Wilson remained connected to the University through the following two decades, returning to campus twice as convocation speaker. In 1982, the University presented him the Alumni Jubilee Medallion as one of 75 alumni honored for the University’s 75th anniversary.

In 1988, Wilson delivered the commencement speech, “Habits of the Heart,” in which he shared his view of the benefits of college.

“The great benefit of college is not that it builds your character, much less that it helps you make money or find a mate. The great benefit is that it stretches and enlarges your mind and helps you see the larger world beyond yourself more clearly and more fully. You derive the true benefits of college, not from your ability to pass the law-school admission test, but from those occasions—I hope they have occurred to you—when you discover the intense and unique pleasures of intellectual excitement: When you feel yourself, after reading a poem, moved to a new level of self-awareness; when after conducting an experiment you say, ‘Aha! So that is how it works!; when after hearing a lecture on philosophy or history you say, ‘now I understand’ or ‘but that can’t be right—I must find out how things really are.’”

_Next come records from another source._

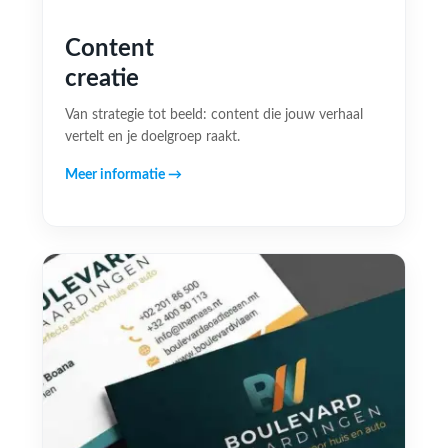
Content
creatie
Van strategie tot beeld: content die jouw verhaal
vertelt en je doelgroep raakt.
Meer informatie →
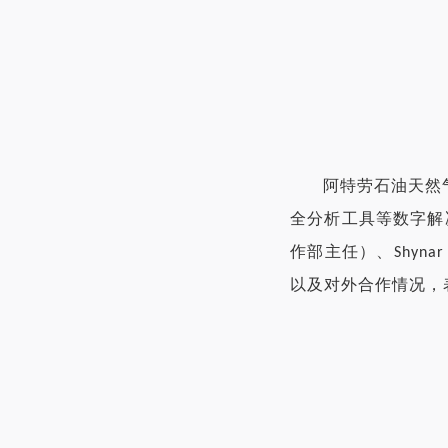
阿特劳石油天然
全分析工具等数字解
作部主任
）、
Shynar
以及对外合作情况，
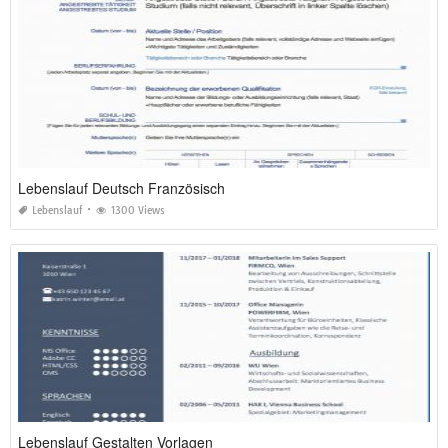
Lebenslauf Deutsch Französisch
Lebenslauf
1300 Views
Lebenslauf Gestalten Vorlagen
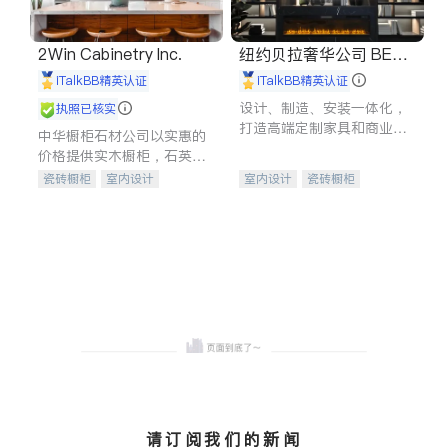
2Win Cabinetry Inc.
纽约贝拉奢华公司 BELL
A LUXE
iTalkBB精英认证
iTalkBB精英认证
设计、制造、安装一体化，
执照已核实
打造高端定制家具和商业空
中华橱柜石材公司以实惠的
间
价格提供实木橱柜，石英石
台面，多种优质不锈钢水
瓷砖橱柜
室内设计
室内设计
瓷砖橱柜
槽、水龙头与抽油烟机。品
建筑设计
卫浴洁具
卫浴洁具
地板建材
质厨房，家的选择。
室内装修
售前软装staging
室内装修
请订阅我们的新闻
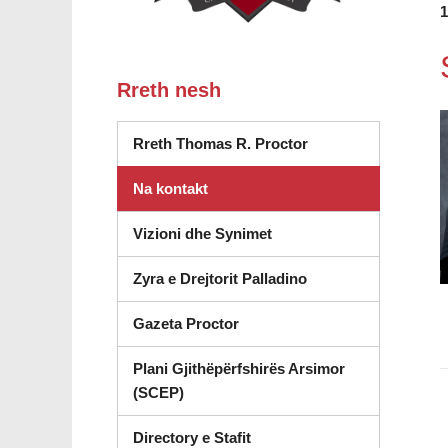
1
Rreth nesh
Rreth Thomas R. Proctor
Na kontakt
Vizioni dhe Synimet
Zyra e Drejtorit Palladino
Gazeta Proctor
Plani Gjithëpërfshirës Arsimor
(SCEP)
Directory e Stafit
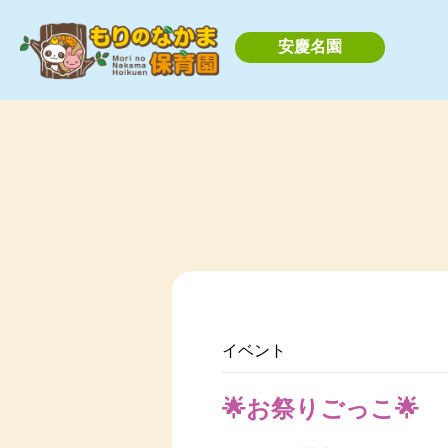
安慶名園
イベント
🌟お祭りごっこ🌟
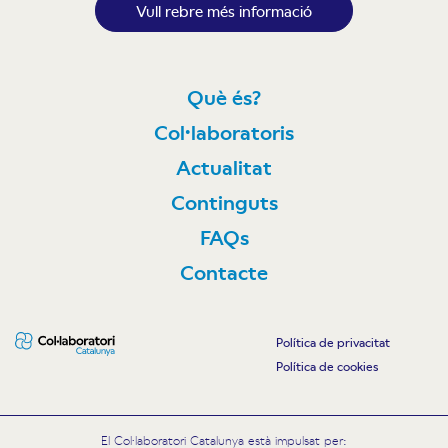
Vull rebre més informació
Què és?
Col·laboratoris
Actualitat
Continguts
FAQs
Contacte
Política de privacitat
Política de cookies
El Col·laboratori Catalunya està impulsat per:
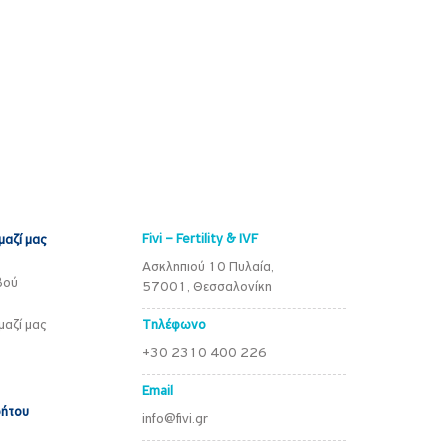
Fivi – Fertility & IVF
μαζί μας
Ασκληπιού 10 Πυλαία,
βού
57001, Θεσσαλονίκη
μαζί μας
Τηλέφωνο
+30 2310 400 226
Email
ρήτου
info@fivi.gr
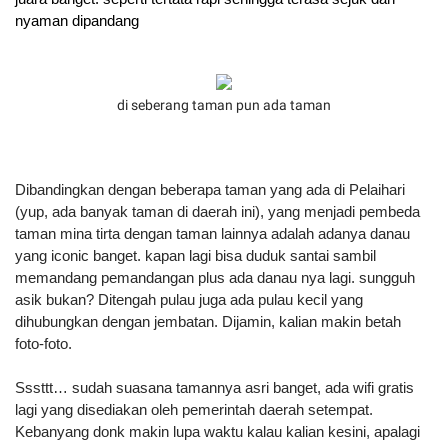
nyaman dipandang
di seberang taman pun ada taman
Dibandingkan dengan beberapa taman yang ada di Pelaihari 
(yup, ada banyak taman di daerah ini), yang menjadi pembeda 
taman mina tirta dengan taman lainnya adalah adanya danau 
yang iconic banget. kapan lagi bisa duduk santai sambil 
memandang pemandangan plus ada danau nya lagi. sungguh 
asik bukan? Ditengah pulau juga ada pulau kecil yang 
dihubungkan dengan jembatan. Dijamin, kalian makin betah 
foto-foto.
Sssttt… sudah suasana tamannya asri banget, ada wifi gratis 
lagi yang disediakan oleh pemerintah daerah setempat. 
Kebanyang donk makin lupa waktu kalau kalian kesini, apalagi 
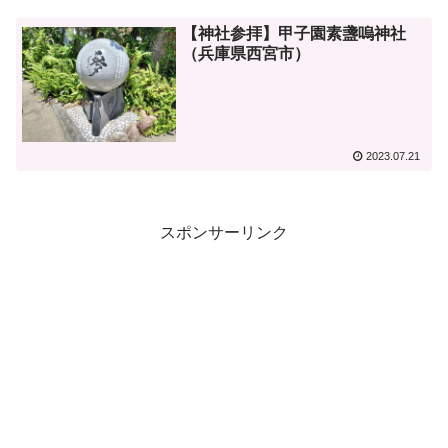
【神社参拝】甲子園素盞嗚神社
（兵庫県西宮市）
2023.07.21
スポンサーリンク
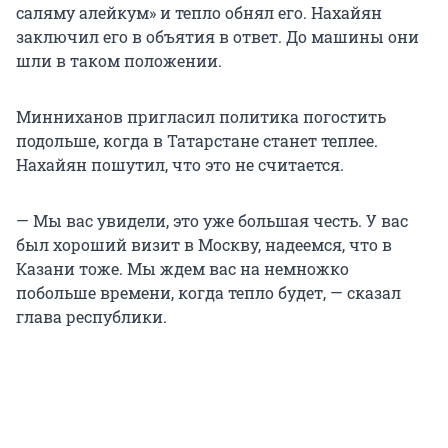
саляму алейкум» и тепло обнял его. Нахайян
заключил его в объятия в ответ. До машины они
шли в таком положении.
Минниханов пригласил политика погостить
подольше, когда в Татарстане станет теплее.
Нахайян пошутил, что это не считается.
— Мы вас увидели, это уже большая честь. У вас
был хороший визит в Москву, надеемся, что в
Казани тоже. Мы ждем вас на немножко
побольше времени, когда тепло будет, — сказал
глава республики.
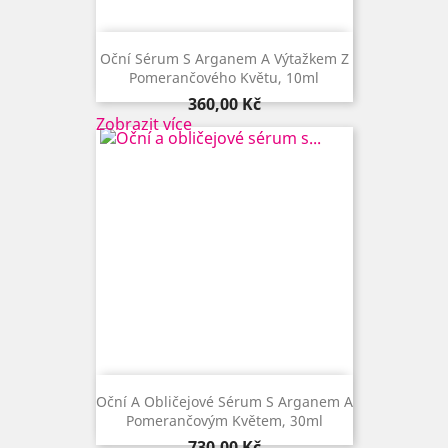
Oční Sérum S Arganem A Výtažkem Z
Pomerančového Květu, 10ml
Cena
360,00 Kč
Zobrazit více
Oční A Obličejové Sérum S Arganem A
Pomerančovým Květem, 30ml
Cena
730,00 Kč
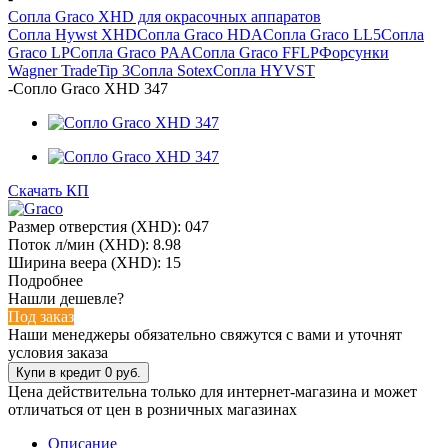
Сопла Graco XHD для окрасочных аппаратов
Сопла Hywst XHD
Сопла Graco HDA
Сопла Graco LL5
Сопла
Graco LP
Сопла Graco PAA
Сопла Graco FFLP
Форсунки
Wagner TradeTip 3
Сопла Sotex
Сопла HYVST
-
Сопло Graco XHD 347
Скачать КП
Размер отверстия (XHD): 047
Поток л/мин (XHD): 8.98
Ширина веера (XHD): 15
Подробнее
Нашли дешевле?
Под заказ
Наши менеджеры обязательно свяжутся с вами и уточнят
условия заказа
Цена действительна только для интернет-магазина и может
отличаться от цен в розничных магазинах
Описание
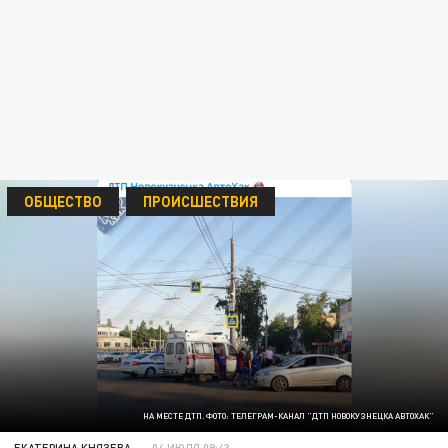
ОБЩЕСТВО
ПРОИСШЕСТВИЯ
НА МЕСТЕ ДТП. ФОТО: ТЕЛЕГРАМ-КАНАЛ "ДТП НОВОКУЗНЕЦКА АВТОХАК"
ЕКАТЕРИНА КНЯЗЕВА
04 ИЮЛЯ 09:43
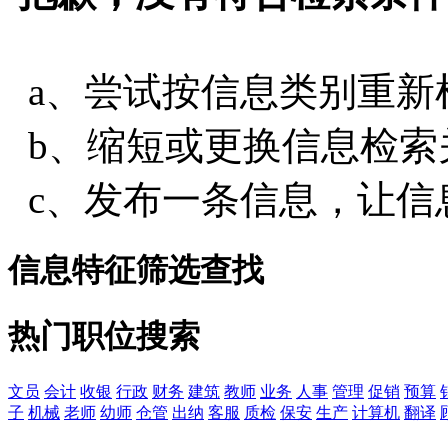
a、尝试按信息类别重新
b、缩短或更换信息检索
c、发布一条信息，让信
信息特征筛选查找
热门职位搜索
文员
会计
收银
行政
财务
建筑
教师
业务
人事
管理
促销
预算
子
机械
老师
幼师
仓管
出纳
客服
质检
保安
生产
计算机
翻译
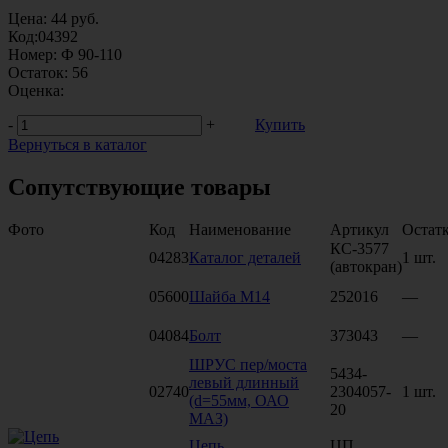
Цена:
44
руб.
Код:
04392
Номер:
Ф 90-110
Остаток:
56
Оценка:
-
+
Купить
Вернуться в каталог
Сопутствующие товары
Фото
Код
Наименование
Артикул
Остат
КС-3577
04283
Каталог деталей
1 шт.
(автокран)
05600
Шайба М14
252016
—
04084
Болт
373043
—
ШРУС пер/моста
5434-
левый длинный
02740
2304057-
1 шт.
(d=55мм, ОАО
20
МАЗ)
Цепь
ЦП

Wilson taught government and public policy at Harvard for 26 years, and also at UCLA, Pepperdine University, Boston College and the University of Chicago.

As a trusted adviser to Presidents Johnson, Nixon and Reagan he served in appointments including:

  • Chairman of the White House Task Force on Crime, 1967
  • Chairman of the Vice President’s Task Force on Order and Justice 1968, the same year he developed the proposed urban action program for Vice President Hubert Humphrey
  • Chairman of the Committee on the University and the City (at Harvard University 1969), resulting in “The Wilson Report”  
  • A member of the National Advisory Council for Drug Abuse Prevention alongside Sammy Davis Jr. and Art Linkletter, appointed by President Richard Nixon

In 2003, President George W. Bush awarded Wilson the Presidential Medal of Freedom—the nation’s highest civil honor. An Aug. 3, 2003 Long Beach Press-Telegram article quoted Bush’s praise for Wilson as “(Wilson) may be the most influential political scientist in America since the White House was home to Professor Woodrow Wilson.”

Wilson wrote 17 books and nearly 100 articles for Harper’s, The Atlantic Monthly, New York Magazine, New York Times Sunday Magazine and others. But he is likely most well known for the “Broken Windows” article.

The 1982 article that Wilson co-authored with George Kelling promoted the idea of community policing and the theory that communities must address minor crimes that cause a sense of social disorder, such as broken windows and graffiti, to prevent larger crimes and more disorder. The theory was instituted in Boston and then by Rudy Giuliani when he was mayor of New York City. Both cities saw a drop in minor and major crime.

A Nov. 27, 1996 Los Angeles Times article states that William Bratton, former commissioner of the New York Police Department and former Los Angeles Chief of Police, never goes anywhere without a copy in his briefcase and has distributed to every command staff he has headed.

Former Redlands Chief of Police and Redlands alumnus Jim Bueermann '87 said anyone in policing who is paying attention knows about the broken windows theory.

“It is the idea that if you don’t attend to the small things, they become bigger problems.”

Bueermann, who instituted community policing in Redlands, said when he became chief, he called Wilson to ask him “a bunch of questions.”

“His work was instrumental to me, since I was a young impressionable police chief. It was foundational to the kind of work we were doing in Redlands—community policing,” Bueermann said.